- **Work order**: Leave out every picture, and return exactly the lines from the line containing "left shoulder: (424, 531)" through the end of the records below, both inclusive.

Provided information below:

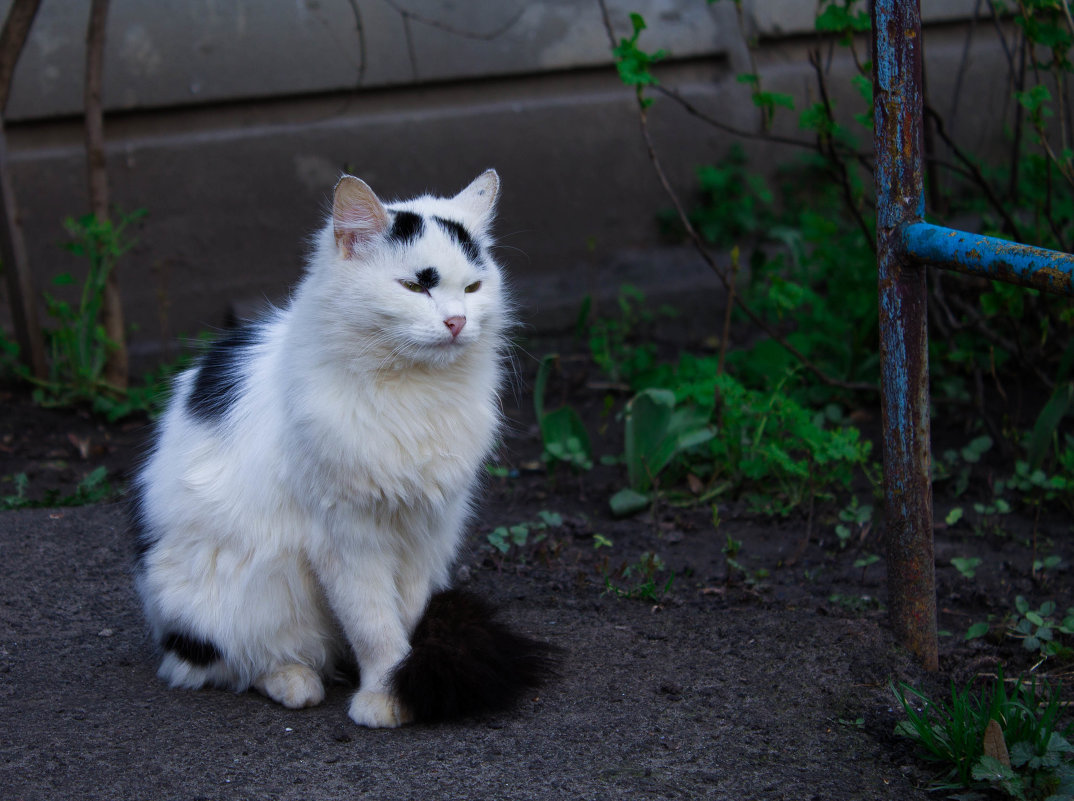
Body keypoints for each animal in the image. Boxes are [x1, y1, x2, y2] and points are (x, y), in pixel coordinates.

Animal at [129, 171, 558, 725]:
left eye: (472, 288)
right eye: (416, 286)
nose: (458, 321)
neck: (413, 393)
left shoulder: (424, 531)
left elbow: (404, 616)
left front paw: (401, 682)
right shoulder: (347, 537)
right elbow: (374, 624)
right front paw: (386, 696)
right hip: (241, 598)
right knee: (231, 665)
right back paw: (295, 682)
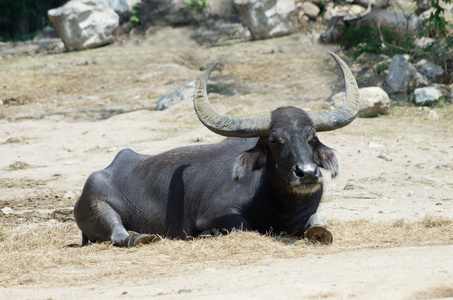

End of Provided information.

- **Answer area**:
left shoulder: (424, 531)
left elbow: (404, 616)
left front paw: (401, 682)
right shoulder: (347, 537)
right elbow: (374, 624)
right front paw: (386, 696)
right hip: (241, 598)
right knee: (231, 665)
right back paw: (295, 682)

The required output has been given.